The US Financial Markets are the largest, most robust markets in the world.
They currently stand at around $75 Trillion Dollars when you add them all up. They're a little lighter lately. Because of the actions of the financial markets junior member: Stocks.
If you've been watching the financial news lately, it's all about stocks. And that's usually how it is. Stocks, after all, are the volatile ones. The center of most of the speculation in finance. The place where such modern “innovations” (you should pardon the expression) as high-frequency trading and other speculations occur.
When you think of a “crash” you inevitably think of stocks.
But there is another, much larger part of the financial markets. And that is the bond markets. You may be interested to know that at last measure the US Bond Market stood at just under $43 Trillion Dollars, nearly 50% larger than the stock market.
And unlike the stock market, this number is likely understated. You see bonds are rallying right now. And the price of the bonds is hitting all-time highs.
Anyone in the bond market currently is quite happy. And like the stock market, the bonds also have a tale to tell. In fact, it may be the same message, but from a different perspective.

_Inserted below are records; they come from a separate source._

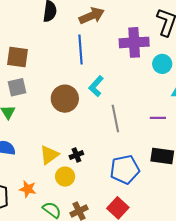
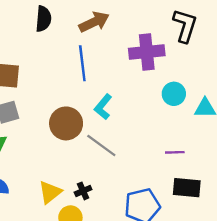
cyan circle: (162, 64) -> (174, 94), moved
gray line: (115, 118) -> (101, 146), moved, turned -40
purple line: (158, 118) -> (175, 152), moved

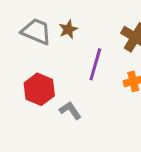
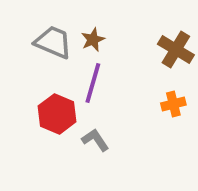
purple line: (95, 64) -> (93, 83), moved

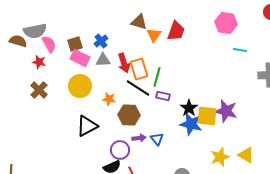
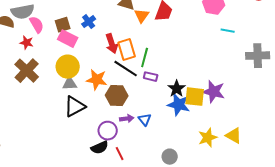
gray triangle: (103, 60) -> (70, 84), moved
brown cross: (39, 90) -> (27, 71), size x1.4
orange star: (109, 99) -> (97, 80), size x1.5

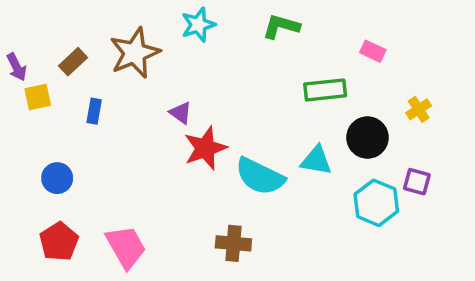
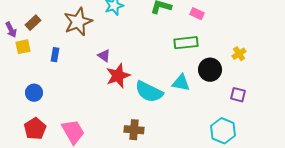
pink rectangle: (373, 51) -> (197, 14), moved
brown rectangle: (73, 62) -> (33, 23), moved
cyan hexagon: (376, 203) -> (223, 131), moved

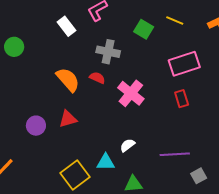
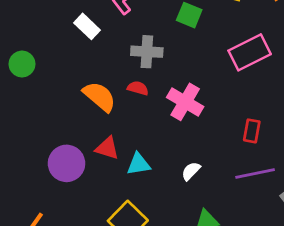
red rectangle: (182, 99) -> (252, 131), moved, turned 36
red triangle: (68, 119) -> (107, 148), turned 42
purple circle: (36, 126) -> (67, 163), size x1.4
cyan triangle: (106, 162) -> (139, 164), moved

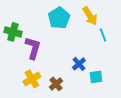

If we are reading stocks correctly they are indicating that their future earnings are likely to be reduced. And that the multiple expansion that they have been experiencing lately are over-blown.
In other words, the economy is weak, and corporations are not going to return the results that were expected just a few weeks ago.
Certainly the Covid-19 is a contributor to this, but there may be other factors.
The bond market comes to exactly the same conclusion, but as noted from an entirely different point of view.
Bonds also, see the economy as very weak. But they focus principally on the cost of money or the interest rate. Bond's say: that the demand for money is going way down. And therefore interest rates need to be much lower.
The result for the most visible bond of all, the US 10 year Treasury, is that its interest rate has been lowered to a new all-time low. Approaching 1%. And it's a better than even bet that it will drop below 1% shortly.
This is astonishing.It has also put the Federal Reserve in a difficult position.
You see, the Fed gets together 10 times a year, and sets the short term rate. There next meeting will be in just a couple of weeks, on the 17 and 18th.
Now, the Fed tells us that interest rates begin at 1 3/4%. That's the short term rate, that they set at their last meeting. And because that's the rate of all short term loans, all the rest of the bond market ought to trade at a higher rate.
They don't.Every single bond, going out 30 years, is trading right now with a current yield below the Fed's rate. In fact, that 10-year bond we're talking about yields 40% less than the short term rate.
Somebody's got this all wrong. And my assessment is that it's the Fed which is out of whack.
The Fed has completely lost, the largest most important of the financial markets. And if they don't catch up with the bonds, they're going to make a bad situation even worse.
You see, when you have short rates higher than long rates, you are essentially putting the brakes on the economy. You're saying to investors put your money in short term investments. And this dampens long term lending. Thus taking away those funds corporations and agencies need for long-range expansion.
That's just the opposite monetary policy that we need right now.What's needed now, is for the Fed to loosen monetary policy. And they can do that by lowering interest rates at their coming meeting.
But not by a ¼ or 1/2%. They need to lower to the level that bonds are indicating.
In other words, the Fed needs to lower rates to the 10 year bond rate, 1%. That's 75 basis points below where we are now.
Yes that's draconian.Yes, it's much lower that I'm comfortable with.
But if there's one thing we know, it's that the bonds are calling this market.